Slip op., at 13-14. Well now. That's....interesting. The Court went on to point out that federal courts handle this differently, but California courts aren't federal courts, and there is no requirement that California follow the federal approach. You have to at least respect the cut of this Court's jib to state that they are bound to follow a factually similar 1942 decision and reject much more recent decisions for failing to address the California Supreme Court's Eggert decision. That said, of the many things I ponder, one is whether this case case more than 90 days of shelf life.

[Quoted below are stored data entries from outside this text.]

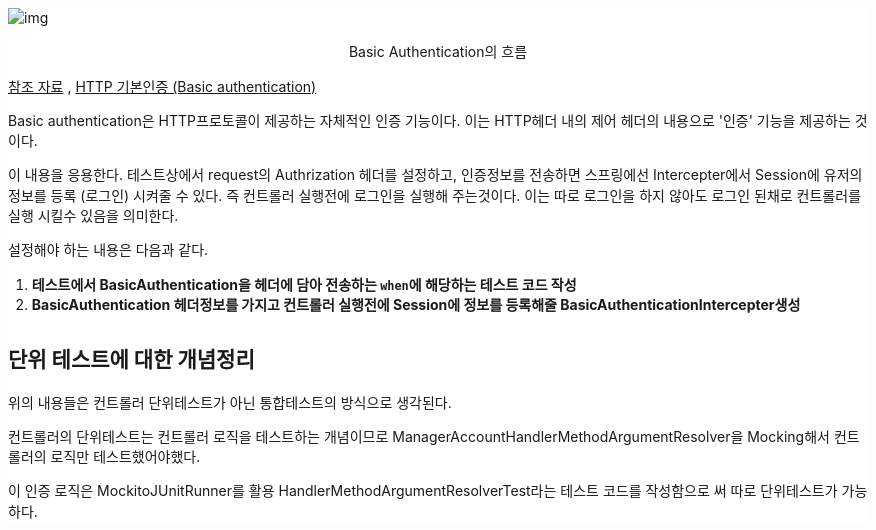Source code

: ![img](https://docs.microsoft.com/en-us/aspnet/web-api/overview/security/basic-authentication/_static/image1.png)

<center> Basic Authentication의 흐름</center>

[참조 자료](<https://docs.microsoft.com/en-us/aspnet/web-api/overview/security/basic-authentication>) , [HTTP 기본인증 (Basic authentication)](<https://hamait.tistory.com/416>)

Basic authentication은 HTTP프로토콜이 제공하는 자체적인 인증 기능이다. 이는 HTTP헤더 내의 제어 헤더의 내용으로 '인증' 기능을 제공하는 것이다. 

이 내용을 응용한다. 테스트상에서  request의 Authrization 헤더를 설정하고, 인증정보를 전송하면 스프링에선 Intercepter에서 Session에 유저의 정보를 등록 (로그인) 시켜줄 수 있다. 즉 컨트롤러 실행전에 로그인을 실행해 주는것이다. 이는 따로 로그인을 하지 않아도 로그인 된채로 컨트롤러를 실행 시킬수 있음을 의미한다.



설정해야 하는 내용은 다음과 같다.

1. **테스트에서 BasicAuthentication을 헤더에 담아 전송하는 `when`에 해당하는 테스트 코드 작성**
2. **BasicAuthentication 헤더정보를 가지고 컨트롤러 실행전에 Session에 정보를 등록해줄 BasicAuthenticationIntercepter생성**



## 단위 테스트에 대한 개념정리

위의 내용들은 컨트롤러 단위테스트가 아닌 통합테스트의 방식으로 생각된다.

컨트롤러의 단위테스트는 컨트롤러 로직을 테스트하는 개념이므로 ManagerAccountHandlerMethodArgumentResolver을 Mocking해서 컨트롤러의 로직만 테스트했어야했다.

이 인증 로직은 MockitoJUnitRunner를 활용 HandlerMethodArgumentResolverTest라는 테스트 코드를 작성함으로 써 따로 단위테스트가 가능하다.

You thought you could figure this one out all by yourself, right? You can read Code of Civil Procedure section 1032. It's written in English (sort of). You know what a "prevailing party" is without some Supreme Court telling you what it means. But this is law, and when we are talking about the law, you can guarantee that somebody figures out how to find that exception that threads the needle. Thus, we have DeSaulles v. Community Hospital of the Monterey Peninsula (March 10, 2016), in which the Supreme Court had to determine whether a plaintiff who voluntarily dismisses an action after obtaining a monetary settlement on a few of the claims remaining in the case is the "prevailing party" for purposes of section 1032.
The Court of Appeal held that the plaintiff was a prevailing party because he received a net monetary recovery as consideration for his dismissal. In so holding, the Court of Appeal disapproved of Chinn v. KMR Property Management, 166 Cal. App. 4th 17 (2008), which held that settlements were not net monetary recoveries. The Supreme Court affirmed. In affirming, the Supreme Court also did everyone a favor by saying that the presumption of section 1032 could be altered by agreement of the settling parties. Regardless, it's a good thing the Supreme Court held as it did; given the sorry state of our court funding, we don't need more issues complicating settlement discussions.